Géza defected from communist Hungary just a few years before the Iron Curtain came down. In fact, his voyage into Austria would have been much easier had he just waited a little longer and then he could have freely walked across the border. However, as a political refugee in the 1980s, he did get some benefits that are now much harder to come by, and he got odd jobs, then a full time job as a taxi driver in Vienna. (He still knows all the streets and therefore the best diners and restaurants in the city!) Now retired in a low-income residential area that also houses some newly arrived refugees, he complains that the new refugees do not want to work as hard as his generation of refugees did in their first years. His neighbors are Syrian, Ukrainian, Afghani, and North African. I got to visit some of these residential housing units. They are crowded but comfortable and generally clean. Géza and I speak a mix of German and Hungarian together as is common to those born near the border of what was once a unified Austro-Hungarian Empire. There were many children running around the yard below, speaking many different languages but all are learning to communicate in the Austrian German that is spoken in the public school system. I wondered again how long it would take before these children would no longer feel comfortable in the native lands that their parents left behind. And whether their new home, Austria, would accept them as her own.


 

An airplane flying

LÁSZLÓ and his family come to the US

Perhaps it was fitting that during the flight home to the United States, I met a Hungarian family who was leaving Switzerland to immigrate to the US, as I had with my family many years ago. The father was named László. He was sitting a row behind me and speaking in Hungarian with his family. He told me he was a skilled engineer who for years had worked in Germany and Switzerland, but that the cost of living in those countries was becoming too high. He tried going back to his home country of Hungary to work and live, but the starting salaries in Hungary were less than half of what was being offered in his job in Switzerland where the cost of living was too high. It seemed that the most ideal ratio of salary to cost of living was in the rural US, where there were plenty of engineering jobs. He and his family were coming to live permanently and had completed all their paperwork just days before this flight. They made an economic calculation and chose to leave everything behind for the American Dream. They are roughly the age that my parents were when in 1967-68 they followed the same dream out of Eastern Europe.

Just days before returning to the US, I visited the site of the commemoration of the Hungarian refugees that were offered asylum in Switzerland after the failed 1956 Revolution.
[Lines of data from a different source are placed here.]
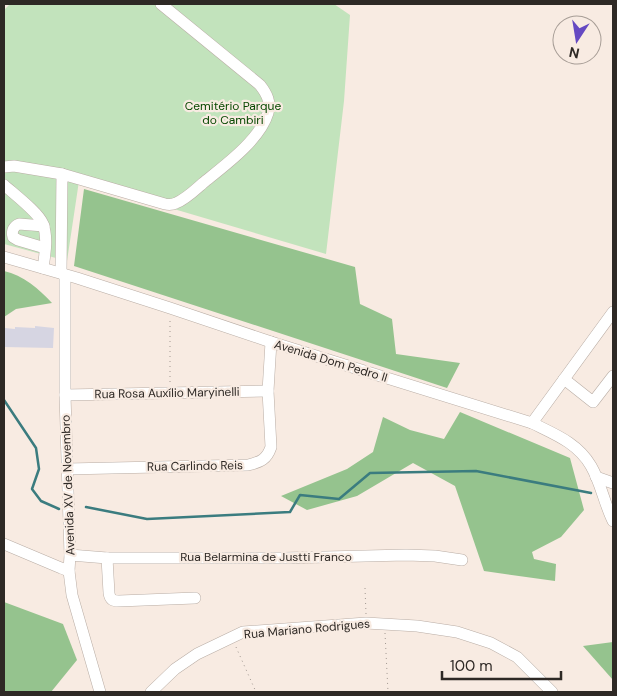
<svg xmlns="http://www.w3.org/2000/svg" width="617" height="696" font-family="'DM Sans',sans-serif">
  <rect width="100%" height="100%" fill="#f8ebe2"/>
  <path fill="#c2e3bc" d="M10,4H334L350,15L344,101L326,254L79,181L67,261L4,244V10Z"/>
  <g fill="#95c38e">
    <path d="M84,189L355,267L360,304L392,319L396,354L460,363L447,388L74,266Z"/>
    <path d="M4,271C23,275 39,289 52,303L16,309L4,317Z"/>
    <path d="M460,412L570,458L584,510L561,537L532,552L534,559L556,564L555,581L484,571L455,486L413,463L357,496L307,510L281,496L347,469L373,452L383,417L410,430L444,439Z"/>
    <path d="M4,602L63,624L77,660L51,692H4Z"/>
    <path d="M613,642V680L583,646Z"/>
  </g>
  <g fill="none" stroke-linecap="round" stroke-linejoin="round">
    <g stroke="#3b7c7f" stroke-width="2.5">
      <path d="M4,400L36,448L39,469L32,489L41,501L59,509"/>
      <path d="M86,507L147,519L290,512L300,495L339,499L370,473L476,471L591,493"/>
    </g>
  </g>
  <path fill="#d6d5e2" d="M35,326L54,328L53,348L4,347L5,328L15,329V327L35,328Z"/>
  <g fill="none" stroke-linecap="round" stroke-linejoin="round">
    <defs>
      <g id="minor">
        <path d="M4,167L14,166L62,174"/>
        <path d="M4,185C14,194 39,213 43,224C48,238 45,254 43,268"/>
        <path d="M44,226L19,224C14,226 11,231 13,237L18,240L45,248"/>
        <path d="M4,257L77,278L170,308L271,342L532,423C554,434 578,443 591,466C601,483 604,503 613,521"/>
        <path d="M61,273L62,174L165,204C169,205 172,205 176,203C186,199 195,190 203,183C224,166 260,140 268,113C271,102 267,94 260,85L161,4"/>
        <path d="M65,275V395L70,555L69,571L72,595L100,692"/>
        <path d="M564,379L593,402L613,376"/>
        <path d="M65,395L268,391"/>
        <path d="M532,423L613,312"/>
        <path d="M67,469L248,465C261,462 267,459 271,447L268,391L271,342"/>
        <path d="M596,477L613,483"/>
        <path d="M4,544L61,568L69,571"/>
        <path d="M70,555L107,558H285L406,555L435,556L462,560"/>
        <path d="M107,558L109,593C110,600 113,601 119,601L195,598"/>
        <path d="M151,692L175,669L197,654L243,632L366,623L417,626L457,632L491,643L517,657L552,692"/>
      </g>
    </defs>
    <use href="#minor" stroke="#b9ada5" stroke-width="12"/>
    <g stroke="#a19790" stroke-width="1" stroke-dasharray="1 4" stroke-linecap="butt">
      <path d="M170,382V319"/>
      <path d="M365,588L366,614"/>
      <path d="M385,633L388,692"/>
      <path d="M236,647L256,692"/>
    </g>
    <use href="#minor" stroke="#fff" stroke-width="11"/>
  </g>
  <g text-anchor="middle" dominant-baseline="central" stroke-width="4.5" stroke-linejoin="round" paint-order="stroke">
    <g font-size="12" fill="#074800" stroke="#f8ebe2">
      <text x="233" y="106">Cemitério Parque<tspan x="233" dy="14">do Cambiri</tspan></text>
    </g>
    <g font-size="12" fill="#2e2925" stroke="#f8ebe2">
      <text transform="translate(331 361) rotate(17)">Avenida Dom Pedro II</text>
      <text transform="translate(167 393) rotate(-1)">Rua Rosa Auxílio Maryinelli</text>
      <text transform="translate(195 466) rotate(-1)">Rua Carlindo Reis</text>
      <text transform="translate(68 485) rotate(-92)">Avenida XV de Novembro</text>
      <text x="266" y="557">Rua Belarmina de Justti Franco</text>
      <text transform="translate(307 629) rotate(-5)">Rua Mariano Rodrigues</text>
    </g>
  </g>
  <rect width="617" height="696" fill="none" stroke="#2e2925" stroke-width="10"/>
  <g transform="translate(577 40) rotate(192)"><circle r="24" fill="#f8ebe2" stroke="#a79d96"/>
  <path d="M0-4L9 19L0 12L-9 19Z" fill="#6549c2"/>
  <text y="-8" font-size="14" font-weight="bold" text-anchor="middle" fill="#2e2925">N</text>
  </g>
  <path d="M442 671v8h119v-8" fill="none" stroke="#2e2925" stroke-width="2.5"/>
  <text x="450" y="671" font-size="15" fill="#2e2925" stroke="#f8ebe2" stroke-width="4" paint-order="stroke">100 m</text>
</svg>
Switzerland first opened her doors to the Hungarians fleeing their lost homeland like so many people of so many nations before and after. There is a plaque there from the Hungarian-Swiss thanking their new country for its generosity.


On my flight across the Atlantic Ocean, I thought of my friend and MCN colleague Del Garcia who speaks on immigration issues internationally and always mentions that we all have been migrating throughout human history. It is our natural state. I am grateful to know several languages not only to speak but to be able to listen in those languages to the stories I am given. 

I am glad to be returning home to work with an organization that provides support to those who are migrating.